■ Source document ■
⟨
Introduction

Mean values and skewed distributions are two major topics in the discourse on bibliometrics. Mean values are used to assess the citation score of organisations or countries or the citation behaviour in specific fields. To calculate the standardization of citations, the mean value of citations per author/organisation is divided by the mean value of the field of publication. Mean values are regularly used for the assessment of citation performance, in particular.

The skewed distribution is a general observation applying to the publications per author or the citations per author. A general formulation of skewed distributions in bibliometrics was provided by Lotka, and skewed distributions can be found in all types of bibliometric analysis. Sometimes, the distributions are extremely skewed. Against this background, the question may be asked whether calculating standard mean values in bibliometrics leads to meaningful results. According to Siegel (2017):

One of the problems with skewness in data is that… many of the most common statistical methods… require at least an approximately normal distribution. When these methods are used on skewed data, the answers can at times be misleading and (in extreme cases) just plain wrong. Even when the answers are basically correct, there is often some efficiency lost; essentially, the analysis has not made the best use of all of the information in the data set.

This paper suggests an alternative approach to calculating mean values and discusses its implications for rankings of research units.

The discourse on skewness

A fundamental early publication on skewness is that by Lotka (1926). In this contribution, the author suggests a distribution of the publications per author according to the formula:

$$X^{n} = C /Y$$

wherein X number of publications, C, n = constants depending on the specific field (with  n ~ 2), Y the relative frequency of authors with X publications.

This means that, e.g. 10 authors among 100 have only 1 publication, 25 authors have about 4 publications and 1 author has 100 publications. A graph of the papers written and the percentage of authors yields a quite skewed distribution with a very small number of authors having a very high number of publications and many authors with very few publications. Various studies were conducted to verify the so-called Lotka’s Law, e.g. Murphy (1973), Pao (1986) or Radhakrishnan (1973). In most cases, Lotka’s Law was confirmed if the examined samples were sufficiently large. Subsequent to Lotka (1926), various other suggestions were made for skewed distributions, e.g. Chen and Leimkuhler (1986) discussed Lotka’s, Bradford’s and Zipf’s Law; Simon (1955) suggested alternative functions, and these were then modified by Mandelbrot (1959), and a general statistical description was presented by Adamic (2002). Skewed distributions were found for many areas beyond publication productivity, e.g. for linguistics (Zipf 1949) and income distribution (Pareto 1935). A good overview is provided by Newman (2005). Skewed distributions are a frequent phenomenon in science and therefore also in bibliometrics. In particular, skewness is characteristic for citation patterns (Seglen 1992).

Albarrán and Ruiz-Castillo (2011) and Albarrán et al. (2011) examined 22 scientific fields and 219 sub-fields respectively of the Web of Science and find highly skewed distributions for citations. In about 64% of the sub-fields power laws exist and 2% of the publications account for 13.5% of all citations. Thus, a distinct skewness is confirmed.

As skewness is such an important phenomenon in bibliometrics, well known authors have discussed it. De Solla Price (1976) described this topic in terms of cumulative advantage in detail; Narin and Hamilton (1996) emphasise the relevance of highly cited publications or patents within skewed distributions, and Glänzel and Moed (2005) discuss journal impact factors and state a statistical reliability despite skewed distributions of the citations. In detail, they state:

In contrast to the common misbelief statistical methods can be applied to discrete ‘skewed’ distributions and the statistical reliability of these statistics can be used as a basis for application of journal impact measures in comparative analyses.
⟩
■ Available data ■
⟨
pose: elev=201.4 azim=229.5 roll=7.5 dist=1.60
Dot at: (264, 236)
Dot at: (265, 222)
⟩
■ Aim of the exercise ■
Extend the text on skewed distributions and mean values in bibliometrics with a few more paragraphs, starting after the quotation from Glänzel and Moed.

■ Task output ■
However, other authors see the need for a special treatment of skewed distributions, in particular, if the skewness is strong or some values are extreme (Siegel 2017; Statistics how to 2019; Von Hippel 2005). In particular, Von Hippel (2005) states:

In a data analysis course, it is certainly possible to continue teaching the relationship between skew, median, and mean. The treatment, however, should be more qualified than it is in current textbooks…. it should be pointed out that the rule is imperfect, and that the most common exceptions occur when the variable is discrete.

Against this background, Lundberg (2007) suggests a modified version of the so-called Crown Indicator suggested by the bibliometric group in Leiden, in particular Moed et al. (1995), The original version of the Crown Indicator is defined as follows:

$${\text{CI}} = {\text{CPP/FCSm}}$$

wherein CPP mean citation rate of a set of papers, FCSm mean citation rate of the field where the papers belong to.

He discusses various aspects of an appropriate calculation of the crown indicator. One issue is “that the distribution of citations over publications is highly skewed”, as CPP and FCSm have skewed distributions. He suggests “to make normalizations using logarithmically transformed citation rates.” He concedes that due to the logarithmic transformations of citation rates, extreme values have less impact, and suggests to provide the field normalized citation score (the crown index) in addition to consider extreme cases as well. A shortcoming of this suggestion is that in the field normalized citation score, the lower citation scores dominate the mean value and the extreme cases are not well reflected. Leydesdorff and Bornmann (2011) suggest to use percentile ranks instead of mean values to cope with skewed distributions and develop an integrated impact indicator. Rousseau (2011) discusses this approach in a theoretical perspective and confirms its validity. This approach is definitively an appropriate solution to deal with skewness, however, the application in broader studies of different research units proves to be quite intricate and complex, so that it is not used in practice to a broader extent.

For instance, Opthof and Leydesdorff (2010) suggest that the “normalization can be performed using non-parametric statistics such as comparing percentile rank scores”, but in the end they still use mean values.

A prominent contribution to the quantification of an individual’s scientific research output was made by Hirsch (2005). The so-called Hirsch-index or h-index is calculated by counting the number of publications h for which an author has been cited by other authors at least that same number of times. This measure de facto implies that extremely high citation values are neglected as are very low ones. The implications of the h-index are illustrated in the next section.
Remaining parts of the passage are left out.